Let’s refresh: A fast-talking mercenary named Wade Wilson (character played by Ryan Reynolds) is subjected to a rogue experiment to heal his cancerous illness, which leaves him with accelerated healing powers and a quest for revenge.
The public loved it and the US went wild as from Valentine’s day of last year.
With such box office numbers, it couldn’t be long before Hollywood decided it would need a sequel. Unfortunately for the Deadpool 2 crew, the producers didn’t think of hiring a more experienced stunt driver to double for Zazie Beetz, who plays Domino in the follow-up.

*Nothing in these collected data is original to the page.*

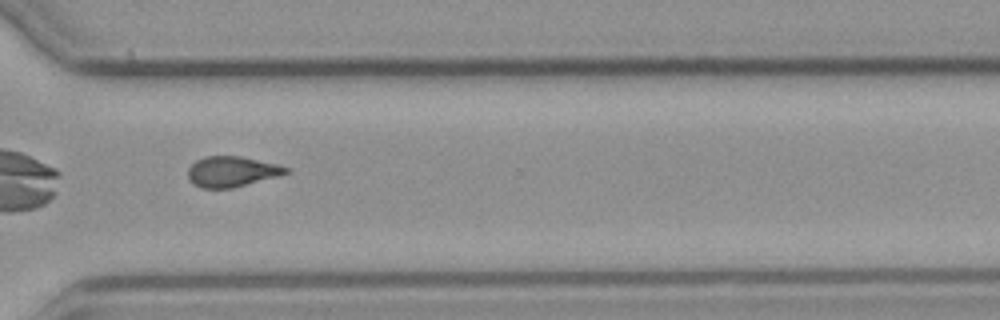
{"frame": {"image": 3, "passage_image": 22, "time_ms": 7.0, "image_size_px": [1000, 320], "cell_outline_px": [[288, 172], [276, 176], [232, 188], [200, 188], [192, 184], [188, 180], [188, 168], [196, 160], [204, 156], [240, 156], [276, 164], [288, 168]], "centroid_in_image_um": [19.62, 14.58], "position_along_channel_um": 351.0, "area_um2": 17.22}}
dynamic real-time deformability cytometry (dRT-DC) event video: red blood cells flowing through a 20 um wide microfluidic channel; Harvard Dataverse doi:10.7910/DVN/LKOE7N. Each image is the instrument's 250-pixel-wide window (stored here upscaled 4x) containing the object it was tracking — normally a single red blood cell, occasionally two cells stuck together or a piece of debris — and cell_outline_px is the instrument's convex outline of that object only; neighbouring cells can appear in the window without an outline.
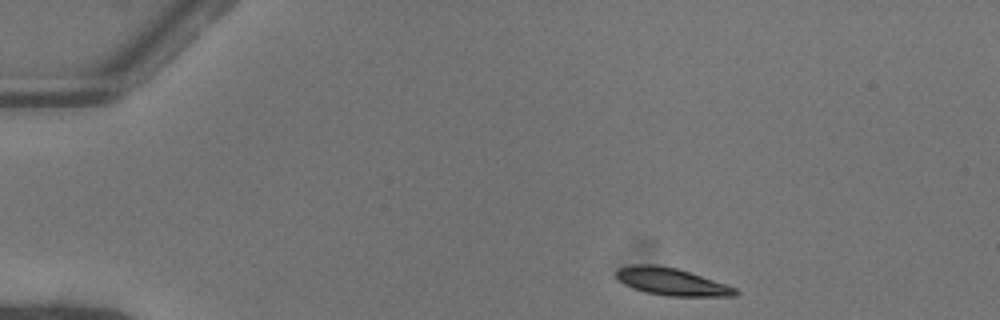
{"species": "common noctule bat (a hibernating species)", "species_latin": "Nyctalus noctula", "temperature_condition": "warm", "stored_images_in_passage": 44, "camera_frame_rate_fps": 3000, "um_per_image_px": 0.085, "animal": {"sex": "female"}, "frame": {"image": 1, "passage_image": 1, "time_ms": 0.0, "image_size_px": [1000, 320], "cell_outline_px": [[740, 292], [736, 296], [668, 296], [644, 292], [632, 288], [624, 284], [616, 276], [616, 272], [620, 268], [632, 264], [656, 264], [676, 268], [736, 288]], "centroid_in_image_um": [57.06, 23.95], "position_along_channel_um": 27.9, "area_um2": 18.79}}
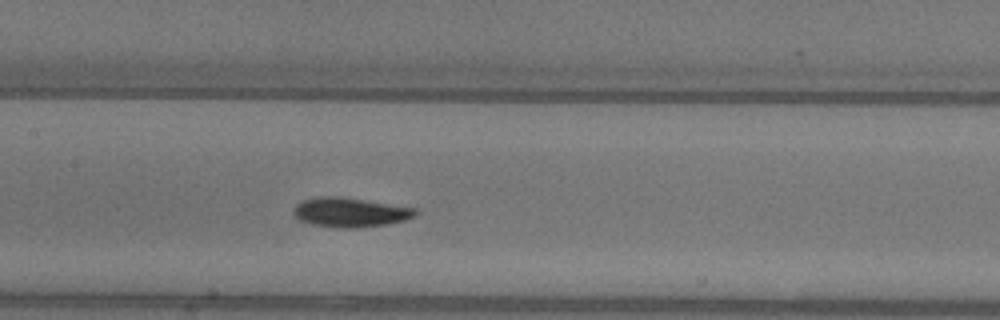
{"frame": {"image": 2, "passage_image": 18, "time_ms": 5.667, "image_size_px": [1000, 320], "cell_outline_px": [[416, 216], [404, 220], [388, 224], [352, 228], [336, 228], [312, 224], [300, 220], [292, 212], [292, 208], [300, 200], [316, 196], [340, 196], [416, 208]], "centroid_in_image_um": [29.71, 18.03], "position_along_channel_um": 177.7, "area_um2": 21.04}}
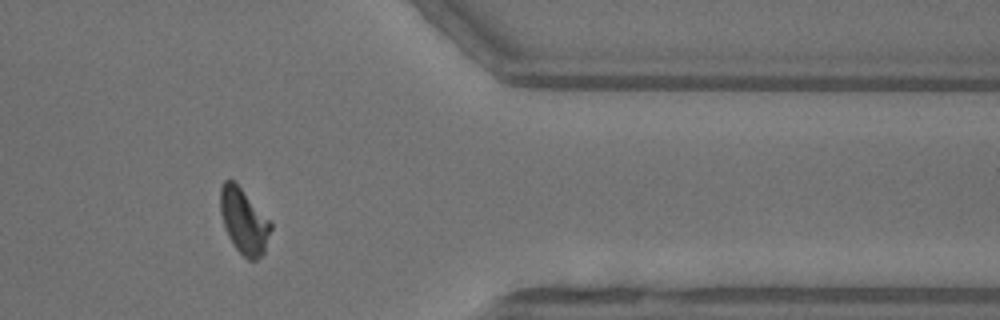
{"frame": {"image": 3, "passage_image": 35, "time_ms": 11.333, "image_size_px": [1000, 320], "cell_outline_px": [[272, 228], [264, 252], [256, 260], [248, 260], [232, 244], [228, 236], [220, 212], [220, 188], [224, 180], [232, 180], [272, 220]], "centroid_in_image_um": [20.75, 18.8], "position_along_channel_um": 390.7, "area_um2": 19.19}, "authors_computed_cell_mechanics": {"area_um2": 19.4786, "velocity_mm_per_s": 4.054, "shape_relaxation_time_tau1_ms": 4.2182, "shape_relaxation_time_tau2_ms": 2.8091, "deformation_change_tau1": 0.1868, "deformation_change_tau2": 0.0801}}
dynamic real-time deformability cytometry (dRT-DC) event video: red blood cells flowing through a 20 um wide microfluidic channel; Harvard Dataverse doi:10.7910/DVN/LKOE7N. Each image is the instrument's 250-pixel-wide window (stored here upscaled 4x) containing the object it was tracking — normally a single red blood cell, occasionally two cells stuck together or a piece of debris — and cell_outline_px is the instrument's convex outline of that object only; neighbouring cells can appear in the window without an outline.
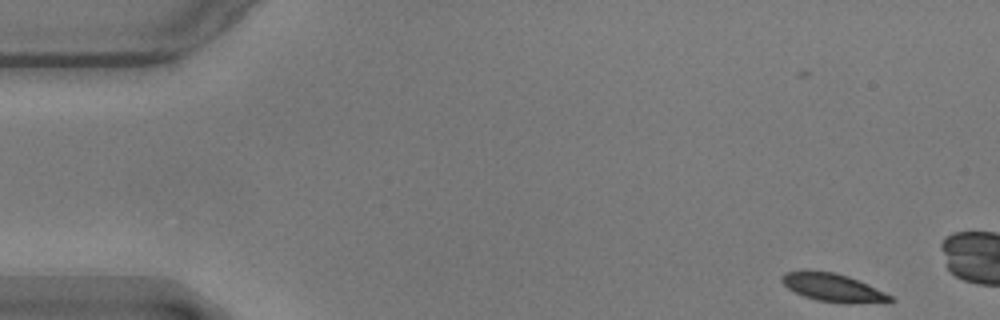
{"species": "common noctule bat (a hibernating species)", "species_latin": "Nyctalus noctula", "temperature_condition": "warm", "stored_images_in_passage": 12, "camera_frame_rate_fps": 3000, "um_per_image_px": 0.085, "animal": {"sex": "male", "body_mass_g": 17.9}, "frame": {"image": 1, "passage_image": 1, "time_ms": 0.0, "image_size_px": [1000, 320], "cell_outline_px": [[896, 300], [892, 304], [848, 304], [816, 300], [804, 296], [788, 288], [780, 280], [780, 276], [784, 272], [804, 268], [832, 272], [848, 276], [868, 284], [892, 296]], "centroid_in_image_um": [70.85, 24.45], "position_along_channel_um": 14.1, "area_um2": 18.61}}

New information now suggests that Hollywood’s lack of diversity has indirectly contributed to the death of stunt woman Joi ‘SJ’ Harris. Harris, a licensed driver, was doing here first feature film as a stunt driver for Deadpool 2 and the film crew had warned producers that if they continued working with her, accidents would happen.
Crew members stated that: “The producers put pressure to have somebody of the same sex and ethnicity in a position she wasn’t qualified to be in. The stunt coordinators caved to the pressure. All the stunt people could do was take it to their higher-ups. They’re going to follow their chain of command.”
As always in Hollywood, there is a precedent. Back in 2014, the same issue made headlines when TV show Gotham tried to use a white stuntwoman in blackface as stand-in for a black actress but was heavily criticized by union opposition. The show caved and hired a black stuntwoman, claiming it had at first “made a mistake”.
Now, though the guidelines of the Screen Actors Guild for stunt coordinators encourage movie producers to both hire diversely and make the industry welcoming for diverse stunt performers, it also specifies that hires should be “qualified”.